In the 1940s, my mother taught me how to clean. I was the youngest of five, so while my brothers helped my father, my big sister and I helped my mother. Mom taught me to clean, cook, sew, wash, and generally keep a neat house.
Mom was forever teaching, by word and by example. For instance, once in a great while the two of us would go out for lunch, or an ice cream, and she would tell me to watch the waitress as she cleaned the tables: “If she doesn’t move the condiments and napkins in the center of the table to clean under them, but just cleans around them, she is just doing enough to get by. That probably means the kitchen isn’t clean either.”
Of course, the ultimate determinant of how clean the kitchen was, short of inspecting it, was using the rest rooms. “If they don’t clean the rest rooms,” Mother said, “they don’t clean the kitchen either.”
These people were “Center of the floor” cleaners. This was my mother’s term for the lowest form of cleaning life.
When I was 14, I went to work for Harold, a friend of my father’s, at his pharmacy on Main Street. Harold had a successful business, and the Main Street crowd piled in for breakfast, lunch, and snacks. He was another fanatic cleaner. “People judge my pharmacy by my soda fountain,” he’d tell me. If the soda fountain is dirty, or if the clerks aren’t in clean whites, they wonder what it must be like out back where I mix their prescriptions.” There was no slacking off with Harold.
When I was 17, I went to college and got a job in the student dining rooms. I started out as a pot washer. The older guys told me that at the fraternity houses they paid pot washers by the number of pots they cleaned per shift. This resulted in their slogan: “Speed before Cleanliness.” That would never fly with Harvey, our chief cook. Harvey, was another cleaning fanatic. He couldn’t stand pots that looked clean, but felt greasy. “You can make people sick using pots like that,” he’d say, “do them again. And this time use clean hot water, soap, and elbow grease.” Harvey’s kitchen was always clean.
Then, at 18, I was in the Reserve Officer Training Corps (ROTC) and they sent me away for 12 weeks basic training at Fort Knox, Kentucky. With my mouth, it wasn’t long before I was on Kitchen Police (KP) and they assigned me to….washing pots: Big, big, pots. The army cooks were military cleanliness fanatics, but they couldn’t compete with the inspectors from the medical unit who came in to inspect actually wearing white gloves. They ran those white gloves over all my pots and pans and if one mark appeared on their white glove, they tipped over the whole stack and said, “Clean them again.” I had more than a few late nights in the kitchen before I satisfied the inspectors.
After I graduated, got commissioned, got married, got a civilian job (not cleaning), Judy and I started a family.
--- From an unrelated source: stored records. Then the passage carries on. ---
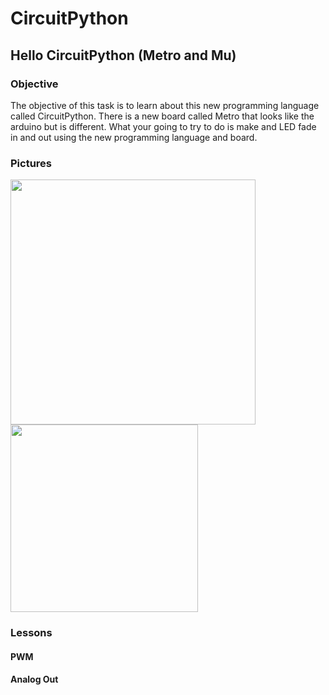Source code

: # CircuitPython
## Hello CircuitPython (Metro and Mu)
### Objective
The objective of this task is to learn about this new programming language called CircuitPython. There is a new board called Metro that looks like the arduino but is different. What your going to try to do is make and LED fade in and out using the new programming language and board.

### Pictures
<img src="media/led_fade_schem.png" width="392px"/><img src="media/led_fade_bb.png" width="300px" />
### Lessons

#### PWM

#### Analog Out
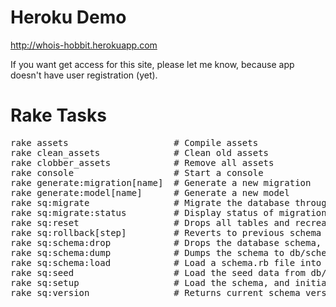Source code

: # Heroku Demo

http://whois-hobbit.herokuapp.com

If you want get access for this site, please let me know, because app doesn't have user registration (yet).

# Rake Tasks

<pre>
rake assets                    # Compile assets
rake clean_assets              # Clean old assets
rake clobber_assets            # Remove all assets
rake console                   # Start a console
rake generate:migration[name]  # Generate a new migration
rake generate:model[name]      # Generate a new model
rake sq:migrate                # Migrate the database through scripts in db/migrate and update db/schema.rb by invoking sq:schema:dump
rake sq:migrate:status         # Display status of migrations
rake sq:reset                  # Drops all tables and recreates the schema from db/schema.rb
rake sq:rollback[step]         # Reverts to previous schema version
rake sq:schema:drop            # Drops the database schema, using schema.rb
rake sq:schema:dump            # Dumps the schema to db/schema.db
rake sq:schema:load            # Load a schema.rb file into the database
rake sq:seed                   # Load the seed data from db/seeds.rb
rake sq:setup                  # Load the schema, and initialize with the seed data (use sq:reset to also drop the database first)
rake sq:version                # Returns current schema version
</pre>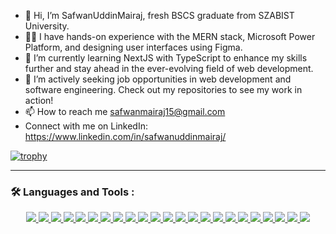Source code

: - 👋 Hi, I’m SafwanUddinMairaj, fresh BSCS graduate from SZABIST University.
- 🧑‍💻 I have hands-on experience with the MERN stack, Microsoft Power Platform, and designing user interfaces using Figma.
- 🌱 I’m currently learning NextJS with TypeScript to enhance my skills further and stay ahead in the ever-evolving field of web development.
- 🔭 I’m actively seeking job opportunities in web development and software engineering. Check out my repositories to see my work in action!
- 📫 How to reach me safwanmairaj15@gmail.com 
- Connect with me on LinkedIn:
https://www.linkedin.com/in/safwanuddinmairaj/

[![trophy](https://github-profile-trophy.vercel.app/?username=SafwanUddinMairaj&theme=onedark)](https://github.com/ryo-ma/github-profile-trophy)

---

### :hammer_and_wrench: Languages and Tools :

<p align="center">
  <a href="https://www.cprogramming.com/" target="_blank">
    <img src="https://img.shields.io/badge/-C-A8B9CC?style=flat-square&logo=c&logoColor=white" />
  </a>
  <a href="https://www.java.com/" target="_blank">
    <img src="https://img.shields.io/badge/-Java-007396?style=flat-square&logo=java&logoColor=white" />
  </a>
  <a href="https://www.mysql.com/" target="_blank">
    <img src="https://img.shields.io/badge/-MySQL-4479A1?style=flat-square&logo=mysql&logoColor=white" />
  </a>
  <a href="https://www.python.org/" target="_blank">
    <img src="https://img.shields.io/badge/-Python-3776AB?style=flat-square&logo=python&logoColor=white" />
  </a>
  <a href="https://reactjs.org/" target="_blank">
    <img src="https://img.shields.io/badge/-React-61DAFB?style=flat-square&logo=react&logoColor=white" />
  </a>
  <a href="https://nodejs.org/" target="_blank">
    <img src="https://img.shields.io/badge/-Node.js-339933?style=flat-square&logo=node.js&logoColor=white" />
  </a>
  <a href="https://expressjs.com/" target="_blank">
    <img src="https://img.shields.io/badge/-Express.js-000000?style=flat-square&logo=express&logoColor=white" />
  </a>
  <a href="https://www.typescriptlang.org/" target="_blank">
    <img src="https://img.shields.io/badge/-TypeScript-007ACC?style=flat-square&logo=typescript&logoColor=white" />
  </a>
  <a href="https://www.javascript.com/" target="_blank">
    <img src="https://img.shields.io/badge/-JavaScript-F7DF1E?style=flat-square&logo=javascript&logoColor=black" />
  </a>
  <a href="https://developer.mozilla.org/en-US/docs/Web/HTML" target="_blank">
    <img src="https://img.shields.io/badge/-HTML-E34F26?style=flat-square&logo=html5&logoColor=white" />
  </a>
  <a href="https://developer.mozilla.org/en-US/docs/Web/CSS" target="_blank">
    <img src="https://img.shields.io/badge/-CSS-1572B6?style=flat-square&logo=css3&logoColor=white" />
  </a>
  <a href="https://code.visualstudio.com/" target="_blank">
    <img src="https://img.shields.io/badge/-VS%20Code-007ACC?style=flat-square&logo=visual-studio-code&logoColor=white" />
  </a>
  <a href="https://developer.android.com/studio" target="_blank">
    <img src="https://img.shields.io/badge/-Android%20Studio-3DDC84?style=flat-square&logo=android-studio&logoColor=white" />
  </a>
  <a href="https://www.figma.com/" target="_blank">
    <img src="https://img.shields.io/badge/-Figma-F24E1E?style=flat-square&logo=figma&logoColor=white" />
  </a>
  <a href="https://powerplatform.microsoft.com/" target="_blank">
    <img src="https://img.shields.io/badge/-Microsoft%20Power%20Platform-742774?style=flat-square&logo=microsoft-power-automate&logoColor=white" />
  </a>
  <a href="https://jupyter.org/" target="_blank">
    <img src="https://img.shields.io/badge/-Jupyter-F37626?style=flat-square&logo=jupyter&logoColor=white" />
  </a>
  <a href="https://www.mongodb.com/" target="_blank">
    <img src="https://img.shields.io/badge/-MongoDB-47A248?style=flat-square&logo=mongodb&logoColor=white" />
  </a>
  <a href="https://www.kali.org/" target="_blank">
    <img src="https://img.shields.io/badge/-Kali%20Linux-557C94?style=flat-square&logo=kalilinux&logoColor=white" />
  </a>
  <a href="https://www.centos.org/" target="_blank">
    <img src="https://img.shields.io/badge/-CentOS-262577?style=flat-square&logo=centos&logoColor=white" />
  </a>
  <a href="https://ubuntu.com/" target="_blank">
    <img src="https://img.shields.io/badge/-Ubuntu-E95420?style=flat-square&logo=ubuntu&logoColor=white" />
  </a>
  <a href="https://firebase.google.com/" target="_blank">
    <img src="https://img.shields.io/badge/-Firebase-FFCA28?style=flat-square&logo=firebase&logoColor=black" />
  </a>
  <a href="https://www.adobe.com/products/photoshop.html" target="_blank">
    <img src="https://img.shields.io/badge/-Adobe%20Photoshop-31A8FF?style=flat-square&logo=adobe-photoshop&logoColor=white" />
  </a>
  <a href="https://www.adobe.com/products/illustrator.html" target="_blank">
    <img src="https://img.shields.io/badge/-Adobe%20Illustrator-FF9A00?style=flat-square&logo=adobe-illustrator&logoColor=white" />
  </a>
</p>

<!---
SafwanUddinMairaj/SafwanUddinMairaj is a ✨ special ✨ repository because its `README.md` (this file) appears on your GitHub profile.
You can click the Preview link to take a look at your changes.
--->
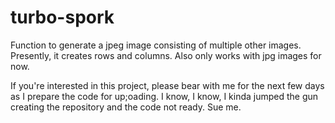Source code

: # turbo-spork
Function to generate a jpeg image consisting of multiple other images. Presently, it creates rows and columns. Also only works with jpg images for now.

If you're interested in this project, please bear with me for the next few days as I prepare the code for up;oading. 
I know, I know, I kinda jumped the gun creating the repository and the code not ready. Sue me.
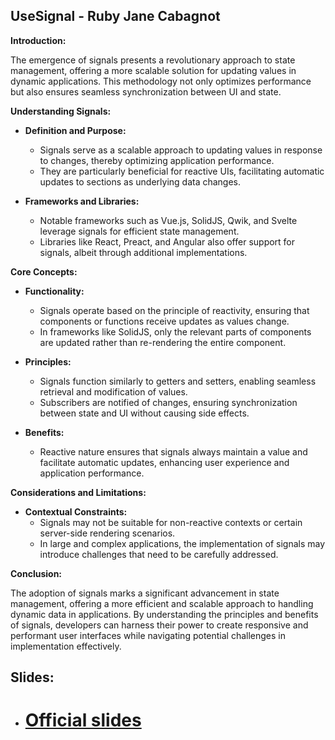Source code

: ## UseSignal - Ruby Jane Cabagnot

**Introduction:**

The emergence of signals presents a revolutionary approach to state management, offering a more scalable solution for updating values in dynamic applications. This methodology not only optimizes performance but also ensures seamless synchronization between UI and state.

**Understanding Signals:**

- **Definition and Purpose:**
  - Signals serve as a scalable approach to updating values in response to changes, thereby optimizing application performance.
  - They are particularly beneficial for reactive UIs, facilitating automatic updates to sections as underlying data changes.

- **Frameworks and Libraries:**
  - Notable frameworks such as Vue.js, SolidJS, Qwik, and Svelte leverage signals for efficient state management.
  - Libraries like React, Preact, and Angular also offer support for signals, albeit through additional implementations.

**Core Concepts:**

- **Functionality:**
  - Signals operate based on the principle of reactivity, ensuring that components or functions receive updates as values change.
  - In frameworks like SolidJS, only the relevant parts of components are updated rather than re-rendering the entire component.

- **Principles:**
  - Signals function similarly to getters and setters, enabling seamless retrieval and modification of values.
  - Subscribers are notified of changes, ensuring synchronization between state and UI without causing side effects.

- **Benefits:**
  - Reactive nature ensures that signals always maintain a value and facilitate automatic updates, enhancing user experience and application performance.

**Considerations and Limitations:**

- **Contextual Constraints:**
  - Signals may not be suitable for non-reactive contexts or certain server-side rendering scenarios.
  - In large and complex applications, the implementation of signals may introduce challenges that need to be carefully addressed.

**Conclusion:**

The adoption of signals marks a significant advancement in state management, offering a more efficient and scalable approach to handling dynamic data in applications. By understanding the principles and benefits of signals, developers can harness their power to create responsive and performant user interfaces while navigating potential challenges in implementation effectively.

## Slides:

- # [Official slides](https://github.com/confooca/2024/tree/main)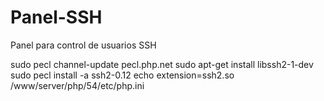 # Panel-SSH
Panel para control de usuarios SSH

sudo pecl channel-update pecl.php.net
sudo apt-get install libssh2-1-dev
sudo pecl install -a ssh2-0.12
echo extension=ssh2.so /www/server/php/54/etc/php.ini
I tried to pass along my cleaning credentials to the next generation. They called me “Captain Clean,” and the ultimate accolade about an assignment was that: “It’s ‘Captain Clean’.” What a way to be remembered.
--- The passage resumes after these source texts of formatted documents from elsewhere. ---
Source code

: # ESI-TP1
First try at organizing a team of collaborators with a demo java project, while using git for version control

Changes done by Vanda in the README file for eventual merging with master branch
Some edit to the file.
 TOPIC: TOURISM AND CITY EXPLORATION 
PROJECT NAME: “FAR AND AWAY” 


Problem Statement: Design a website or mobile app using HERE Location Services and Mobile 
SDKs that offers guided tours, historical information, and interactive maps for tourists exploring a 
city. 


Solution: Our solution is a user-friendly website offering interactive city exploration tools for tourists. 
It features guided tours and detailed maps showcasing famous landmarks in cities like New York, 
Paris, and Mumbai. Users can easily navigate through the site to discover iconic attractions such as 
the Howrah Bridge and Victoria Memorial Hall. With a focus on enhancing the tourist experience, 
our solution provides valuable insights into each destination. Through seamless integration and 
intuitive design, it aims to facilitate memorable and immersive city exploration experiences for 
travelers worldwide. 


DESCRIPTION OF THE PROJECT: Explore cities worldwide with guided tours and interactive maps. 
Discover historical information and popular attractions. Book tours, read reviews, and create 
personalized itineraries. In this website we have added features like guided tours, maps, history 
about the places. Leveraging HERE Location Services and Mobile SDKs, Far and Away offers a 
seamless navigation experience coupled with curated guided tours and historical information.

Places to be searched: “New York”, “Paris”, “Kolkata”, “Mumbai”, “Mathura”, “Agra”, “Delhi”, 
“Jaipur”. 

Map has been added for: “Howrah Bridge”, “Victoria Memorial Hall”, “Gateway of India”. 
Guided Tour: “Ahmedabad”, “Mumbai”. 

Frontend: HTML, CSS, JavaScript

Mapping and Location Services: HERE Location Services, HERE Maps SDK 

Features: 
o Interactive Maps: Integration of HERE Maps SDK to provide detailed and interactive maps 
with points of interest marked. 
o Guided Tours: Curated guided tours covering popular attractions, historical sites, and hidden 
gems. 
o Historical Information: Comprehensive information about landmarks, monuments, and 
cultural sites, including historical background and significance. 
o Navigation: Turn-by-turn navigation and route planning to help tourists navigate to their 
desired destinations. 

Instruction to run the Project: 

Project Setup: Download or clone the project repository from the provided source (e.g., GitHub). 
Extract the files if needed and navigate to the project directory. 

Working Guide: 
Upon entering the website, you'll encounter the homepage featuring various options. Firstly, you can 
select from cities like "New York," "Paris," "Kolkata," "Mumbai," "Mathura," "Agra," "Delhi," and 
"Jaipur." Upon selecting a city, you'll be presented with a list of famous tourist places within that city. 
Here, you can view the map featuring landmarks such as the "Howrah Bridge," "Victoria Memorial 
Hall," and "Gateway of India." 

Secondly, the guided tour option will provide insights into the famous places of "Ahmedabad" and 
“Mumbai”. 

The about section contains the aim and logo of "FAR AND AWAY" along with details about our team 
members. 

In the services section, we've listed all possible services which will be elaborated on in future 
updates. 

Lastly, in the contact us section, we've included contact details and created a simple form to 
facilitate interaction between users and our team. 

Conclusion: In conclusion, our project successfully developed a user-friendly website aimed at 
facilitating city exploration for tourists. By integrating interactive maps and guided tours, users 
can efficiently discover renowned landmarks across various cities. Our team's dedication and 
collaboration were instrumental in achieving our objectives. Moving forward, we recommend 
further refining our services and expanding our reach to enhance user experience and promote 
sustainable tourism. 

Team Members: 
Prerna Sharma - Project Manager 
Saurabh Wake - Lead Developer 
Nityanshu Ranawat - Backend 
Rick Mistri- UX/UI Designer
Now, I have grandchildren, and they don’t how to deal with me either. When they come to my house, they humor me. They’re neat, and they pick up after themselves. I suppose that’s a good thing.
But, when we go out as a group for lunch or dinner though, my Mother’s voice rises up in me and I tell them to watch the waitress. If she doesn’t move things, and just wipes the perimeter of the table, you can check the restrooms to be certain, but the kitchen’s probably dirty.